Une consommation accrue d’aliments ultra-transformés, même sans excès calorique, pourrait avoir des conséquences néfastes sur la santé reproductive et métabolique des hommes. Une étude internationale révèle une prise de poids plus importante et des perturbations hormonales chez les participants ayant suivi un régime riche en produits industriels.
Des chercheurs ont comparé l’impact de deux types de régimes alimentaires sur la santé de 43 hommes âgés de 20 à 35 ans. Pendant trois semaines chacun, les participants ont suivi un régime non transformé puis un régime ultra-transformé, séparés par une période de « lavage » de trois mois. Les deux régimes contenaient la même quantité de calories, de protéines, de glucides et de graisses, mais différaient par leur degré de transformation.
Les résultats, publiés dans la revue Métabolisme cellulaire, montrent que les hommes ont gagné en moyenne 1 kg de masse grasse supplémentaire lorsqu’ils étaient au régime ultra-transformé, et ce, qu’ils aient consommé un apport calorique normal ou excessif (500 calories supplémentaires par jour). Plusieurs autres marqueurs de la santé cardiovasculaire ont également été affectés.
L’étude a également mis en évidence une augmentation significative du taux de phtalate cxMINP, un perturbateur endocrinien présent dans les plastiques, chez les hommes suivant le régime ultra-transformé.
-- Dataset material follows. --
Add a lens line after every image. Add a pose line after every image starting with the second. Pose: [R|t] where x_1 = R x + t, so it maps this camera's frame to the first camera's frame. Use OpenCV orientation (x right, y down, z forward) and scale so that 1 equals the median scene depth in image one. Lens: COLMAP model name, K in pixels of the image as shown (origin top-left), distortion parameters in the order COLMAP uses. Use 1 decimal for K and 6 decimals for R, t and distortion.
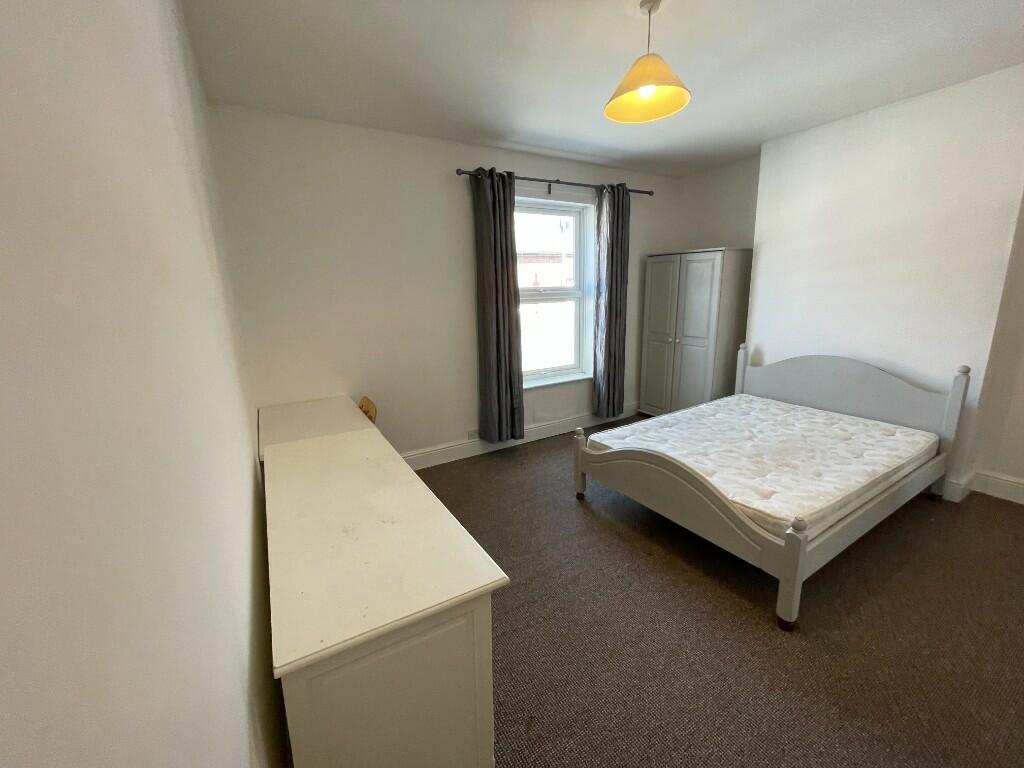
lens RADIAL K [[414.4, 0, 512.1], [0, 414.4, 379.7], [0, 0, 1]] dist [-0.000065, 0.001905]
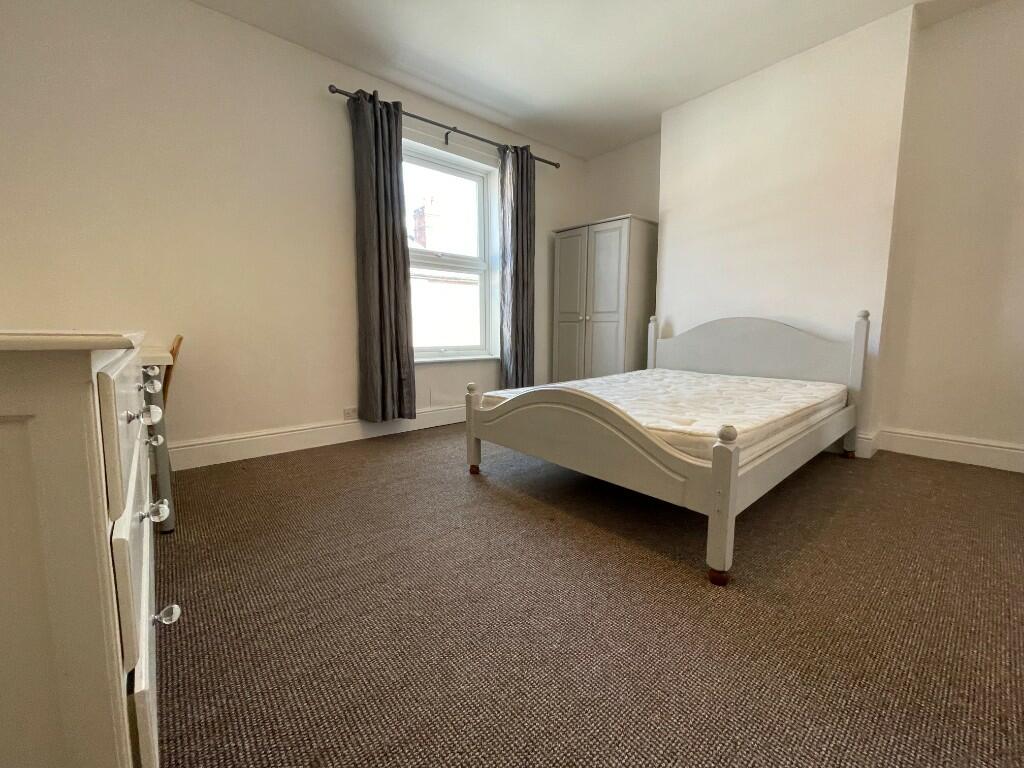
lens RADIAL K [[414.4, 0, 510.8], [0, 414.4, 378.8], [0, 0, 1]] dist [-0.000065, 0.001905]
pose [[0.985374, 0.006117, 0.170295, 0.083782], [0.010709, 0.995158, -0.097708, 0.160608], [-0.170068, 0.098103, 0.980537, 0.154730]]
Parallèlement, ils ont présenté une diminution de leurs niveaux de testostérone et d’hormone folliculo-stimulante, deux hormones essentielles à la production de spermatozoïdes.
« Nos résultats prouvent que les aliments ultra-transformés nuisent à notre santé reproductive et métabolique, même s’ils ne sont pas consommés en excès. Cela indique que c’est la nature transformée de ces aliments qui les rend nocifs », explique Jessica Preston, principale auteure de l’étude, qui a mené ces recherches dans le cadre de son doctorat au Centre NNF de recherche métabolique fondamentale (CBMR) de l’Université de Copenhague.
Le professeur Romain Barrès, également auteur principal de l’étude, du CBMR et de l’Université Côte d’Azur, souligne l’ampleur des perturbations observées : « Nous avons été choqués par le nombre de fonctions corporelles perturbées par les aliments ultra-transformés, même chez les jeunes hommes en bonne santé. Les implications à long terme sont alarmantes et mettent en évidence la nécessité de réviser les directives nutritionnelles pour mieux se protéger contre les maladies chroniques. »
Cette recherche intervient alors que les taux d’obésité et de diabète de type 2 ont considérablement augmenté au cours des 50 dernières années, en parallèle d’une baisse de la qualité du sperme. Les scientifiques cherchent à déterminer si cette corrélation est due aux ingrédients industriels, au processus de transformation des aliments, ou à une consommation excessive induite par ces produits.